◆ Extract to read ◆

*** Block opens ***

Each year the Brandon Burlsworth Foundation gives out several awards and scholarships at various school levels. Eighteen students at the University of Arkansas who are primarily from smaller towns and who are characterized as academic "overachievers" receive $5,000 scholarships. Additionally, a Razorback football player who began his career as a walk-on, but then earned a football scholarship, is honored as the year's Burlsworth Athletic Scholar. The students are selected by the University of Arkansas Scholarship Committee and are recognized in a ceremony in Fayetteville, Arkansas.

High School awards include the Brandon Burlsworth High School Football Awards. Every high school football coach in Arkansas has the opportunity to nominate one player from the team. Those players receive a plaque and a copy of "Through the Eyes of A Champion, the Brandon Burlsworth Story" autographed by Brandon's mother, Barbara Burlsworth.[citation needed]

The Brandon Burlsworth Championship Award is presented at the Arkansas state football championships games to one player from each team for conduct above and beyond expectations.[23]

The Burlsworth Character Awards is a national award honoring character and sportsmanship in high school football. Awardees are announced in late spring following the fall football season.[24]

The Brandon Burlsworth Award is given out yearly to a male and female athlete at Harrison High School and the University of Arkansas who best exemplify the strength of character and work ethic known as "The Burls Way".[25][26]

In 2010, the Burlsworth Trophy was created and named in his honor.[27] The award is given yearly to the most outstanding Division I FBS college football player who began his career as a walk-on.

*** Block closes ***

◆ Given data ◆
*** Block opens ***

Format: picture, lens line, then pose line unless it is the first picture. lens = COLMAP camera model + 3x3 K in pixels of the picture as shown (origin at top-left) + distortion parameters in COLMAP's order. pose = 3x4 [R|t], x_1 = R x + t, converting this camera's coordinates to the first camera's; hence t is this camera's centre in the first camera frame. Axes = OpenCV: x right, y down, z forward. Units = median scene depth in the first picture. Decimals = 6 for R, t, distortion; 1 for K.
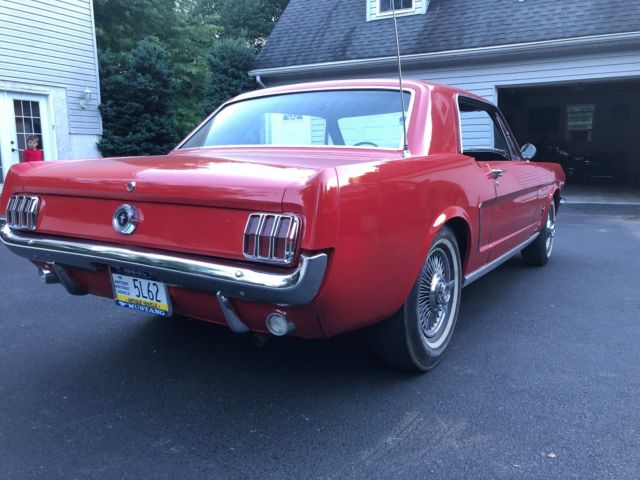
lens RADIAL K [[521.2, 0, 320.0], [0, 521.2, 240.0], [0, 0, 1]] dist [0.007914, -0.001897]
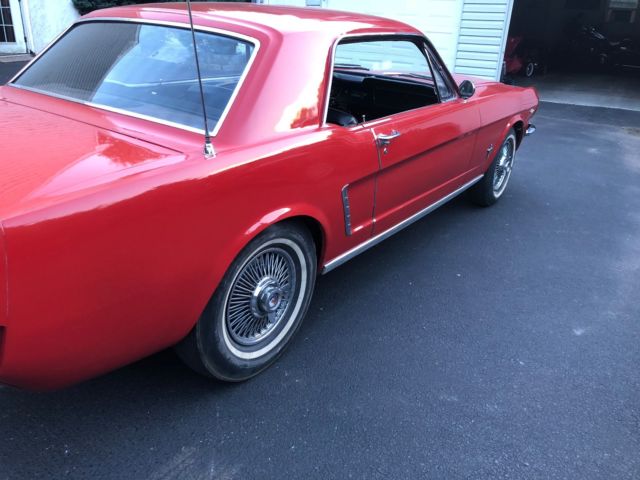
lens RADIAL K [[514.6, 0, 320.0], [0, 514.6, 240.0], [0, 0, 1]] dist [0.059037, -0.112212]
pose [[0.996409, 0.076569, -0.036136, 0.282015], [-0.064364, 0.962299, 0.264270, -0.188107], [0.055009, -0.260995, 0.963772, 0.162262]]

*** Block closes ***

Answer these from the text about the Burlsworth awards:
(a) How much is each scholarship given to the eighteen University of Arkansas students?
(b) Who autographs the book that players receive with the High School Football Awards?
(c) In what year was the Burlsworth Trophy created?
The lines have nothing to do with this.

(a) $5,000
(b) Barbara Burlsworth, Brandon's mother
(c) 2010